Denise Newman

Personal information
- National team: United Kingdom
- Born: 19 February 1924 Hornsey, Great Britain
- Died: 22 January 2016 (aged 91)

Sport
- Sport: Diving

= Denise Newman (diver) =

British diver (1924–2016)

Denise Newman (later Denise St Aubyn Hubbard; 19 February 1924 – 22 January 2016) was a British diver who competed in the 1948 Summer Olympics.

== Early life ==
She was born on 19 February 1924 in Hornsey, London. Her father was Percy Arthur Newman, a shipping clerk and manager of Anglo-Iranian Oil, and her mother was Jessie Bathurst, née Pearce. She had one brother, Derek. Newman grew up in Maadi, Egypt, where she began as a swimmer, breaking senior national records in the 50 metres and 100 metres freestyle at the open Egyptian championships in 1937 while still a junior.

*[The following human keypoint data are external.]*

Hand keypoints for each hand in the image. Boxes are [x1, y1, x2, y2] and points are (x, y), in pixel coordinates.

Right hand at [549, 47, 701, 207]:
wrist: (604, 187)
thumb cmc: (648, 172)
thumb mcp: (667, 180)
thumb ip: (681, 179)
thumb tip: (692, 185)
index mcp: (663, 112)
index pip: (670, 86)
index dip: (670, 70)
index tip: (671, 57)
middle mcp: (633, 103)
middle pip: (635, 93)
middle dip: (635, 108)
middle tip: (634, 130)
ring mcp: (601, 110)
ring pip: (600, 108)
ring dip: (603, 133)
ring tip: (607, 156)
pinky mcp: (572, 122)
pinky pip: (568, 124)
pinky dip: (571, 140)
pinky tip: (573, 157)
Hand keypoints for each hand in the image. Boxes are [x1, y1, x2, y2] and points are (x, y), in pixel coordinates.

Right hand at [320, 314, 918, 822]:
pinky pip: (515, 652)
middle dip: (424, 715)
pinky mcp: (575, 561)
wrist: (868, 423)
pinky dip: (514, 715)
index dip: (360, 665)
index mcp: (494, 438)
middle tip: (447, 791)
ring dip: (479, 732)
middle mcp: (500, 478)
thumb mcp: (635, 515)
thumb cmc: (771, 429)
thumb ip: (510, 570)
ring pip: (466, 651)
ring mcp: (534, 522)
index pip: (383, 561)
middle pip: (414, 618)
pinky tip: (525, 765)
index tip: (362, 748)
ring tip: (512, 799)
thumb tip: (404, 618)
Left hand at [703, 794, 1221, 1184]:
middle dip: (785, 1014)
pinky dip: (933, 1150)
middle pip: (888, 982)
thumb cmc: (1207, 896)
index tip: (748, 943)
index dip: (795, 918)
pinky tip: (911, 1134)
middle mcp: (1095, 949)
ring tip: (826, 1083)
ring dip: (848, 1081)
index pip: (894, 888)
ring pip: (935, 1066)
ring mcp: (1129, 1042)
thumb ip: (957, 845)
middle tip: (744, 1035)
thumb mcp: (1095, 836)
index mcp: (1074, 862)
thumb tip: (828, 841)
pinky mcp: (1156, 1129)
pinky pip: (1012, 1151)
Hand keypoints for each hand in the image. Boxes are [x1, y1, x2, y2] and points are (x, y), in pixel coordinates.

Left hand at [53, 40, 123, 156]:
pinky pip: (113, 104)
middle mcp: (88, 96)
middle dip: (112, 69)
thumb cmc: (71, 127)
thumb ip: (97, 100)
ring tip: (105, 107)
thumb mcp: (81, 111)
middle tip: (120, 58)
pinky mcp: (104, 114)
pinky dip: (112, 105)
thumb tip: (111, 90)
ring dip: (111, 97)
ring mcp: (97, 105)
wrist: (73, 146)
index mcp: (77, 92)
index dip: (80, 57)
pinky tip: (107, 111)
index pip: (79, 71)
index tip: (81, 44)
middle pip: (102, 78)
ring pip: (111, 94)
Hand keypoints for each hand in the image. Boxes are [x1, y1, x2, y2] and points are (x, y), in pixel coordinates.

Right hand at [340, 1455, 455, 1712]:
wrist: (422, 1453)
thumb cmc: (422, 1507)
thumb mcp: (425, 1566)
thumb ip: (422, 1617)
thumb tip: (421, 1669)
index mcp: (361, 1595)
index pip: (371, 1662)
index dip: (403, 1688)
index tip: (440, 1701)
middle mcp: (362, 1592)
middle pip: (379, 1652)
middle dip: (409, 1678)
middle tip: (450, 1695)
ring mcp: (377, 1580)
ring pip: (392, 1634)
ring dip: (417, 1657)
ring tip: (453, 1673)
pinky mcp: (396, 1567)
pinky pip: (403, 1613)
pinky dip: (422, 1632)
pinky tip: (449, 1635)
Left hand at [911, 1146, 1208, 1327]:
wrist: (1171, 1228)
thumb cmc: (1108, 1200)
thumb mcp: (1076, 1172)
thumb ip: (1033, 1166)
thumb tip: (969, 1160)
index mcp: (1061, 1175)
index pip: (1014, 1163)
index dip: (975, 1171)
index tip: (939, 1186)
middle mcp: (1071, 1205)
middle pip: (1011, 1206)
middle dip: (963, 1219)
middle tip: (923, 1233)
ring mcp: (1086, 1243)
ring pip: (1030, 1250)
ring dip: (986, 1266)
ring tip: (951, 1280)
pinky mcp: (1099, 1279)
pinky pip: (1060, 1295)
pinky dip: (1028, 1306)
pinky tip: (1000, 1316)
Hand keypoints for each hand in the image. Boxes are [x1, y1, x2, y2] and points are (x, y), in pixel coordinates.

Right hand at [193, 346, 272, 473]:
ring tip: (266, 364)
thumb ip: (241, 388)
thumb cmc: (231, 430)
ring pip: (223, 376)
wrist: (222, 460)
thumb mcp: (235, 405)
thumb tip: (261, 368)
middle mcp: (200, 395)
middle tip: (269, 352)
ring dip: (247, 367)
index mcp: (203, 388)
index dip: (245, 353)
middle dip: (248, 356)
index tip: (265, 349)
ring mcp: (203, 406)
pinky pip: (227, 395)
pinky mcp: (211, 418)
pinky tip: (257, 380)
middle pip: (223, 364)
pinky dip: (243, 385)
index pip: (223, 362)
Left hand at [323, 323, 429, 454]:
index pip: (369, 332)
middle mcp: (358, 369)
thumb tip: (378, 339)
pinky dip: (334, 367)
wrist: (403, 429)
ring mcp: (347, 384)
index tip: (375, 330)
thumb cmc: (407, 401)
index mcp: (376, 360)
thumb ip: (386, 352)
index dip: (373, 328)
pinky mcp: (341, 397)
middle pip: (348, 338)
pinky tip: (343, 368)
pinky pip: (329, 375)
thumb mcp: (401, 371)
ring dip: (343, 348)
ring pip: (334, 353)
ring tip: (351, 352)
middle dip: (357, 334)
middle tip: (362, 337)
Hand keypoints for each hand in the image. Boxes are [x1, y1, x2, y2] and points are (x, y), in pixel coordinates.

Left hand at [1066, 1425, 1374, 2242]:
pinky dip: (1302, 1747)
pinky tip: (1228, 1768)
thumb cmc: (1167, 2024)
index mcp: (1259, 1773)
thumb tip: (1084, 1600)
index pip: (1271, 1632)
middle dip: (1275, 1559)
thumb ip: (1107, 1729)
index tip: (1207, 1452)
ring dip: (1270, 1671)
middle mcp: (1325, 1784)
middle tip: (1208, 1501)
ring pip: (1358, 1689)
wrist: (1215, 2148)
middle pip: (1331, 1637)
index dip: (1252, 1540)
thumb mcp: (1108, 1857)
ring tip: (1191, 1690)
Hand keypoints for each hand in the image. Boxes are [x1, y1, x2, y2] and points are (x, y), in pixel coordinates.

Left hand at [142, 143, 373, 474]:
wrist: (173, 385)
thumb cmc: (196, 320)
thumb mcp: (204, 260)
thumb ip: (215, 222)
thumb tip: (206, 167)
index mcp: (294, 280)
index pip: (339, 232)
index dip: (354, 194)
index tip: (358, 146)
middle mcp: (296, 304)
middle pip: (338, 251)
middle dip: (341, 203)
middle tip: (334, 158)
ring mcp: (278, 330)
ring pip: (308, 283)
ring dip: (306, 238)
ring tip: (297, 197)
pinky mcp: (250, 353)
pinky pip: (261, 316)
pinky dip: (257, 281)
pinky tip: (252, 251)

She was taught by her mother and Ahmed Ibrahim Kamel.

== Career ==
She was due to compete as a swimmer in the 1940 Summer Olympics, until it was cancelled at the outbreak of World War II. Her family lived in Abadan, Iran from 1939 to 1941. When they returned to the UK in 1942, she applied to the Air Ministry and was referred to the Foreign Office. Owing to her linguistic talents, she was sent to the secret Bedford Japanese School run by Captain Oswald Tuck RN and completed the 5th course (August 1943 to February 1944). She was subsequently posted to the Military Wing at the Government Code and Cypher School, Bletchley Park where she worked as part of the Japanese codebreaking team. On 10 August 1945, she married Vyvyan Alexander St Aubyn Hubbard, a major in the Indian Army and architect. They had two children, Hugh and Geraldine.

At the 1948 Summer Olympics in London, Newman was part of Great Britain's team in the 10 metre diving event. By the third dive she was in fifth place, but tore a shoulder muscle. She continued with one arm disabled, finishing 11th out of 15 competitors.

Newman became interested in sailing when her family moved to Chichester in 1953. In 1978 she joined the Royal Naval Auxiliary Service, and for eight years was the only female skipper of a British warship. In 1988, aged 64, she completed the Transatlantic single-handed sailing race, in 34 days. Her participation was the subject of a BBC documentary.

She died on 22 January 2016 at the age of 91.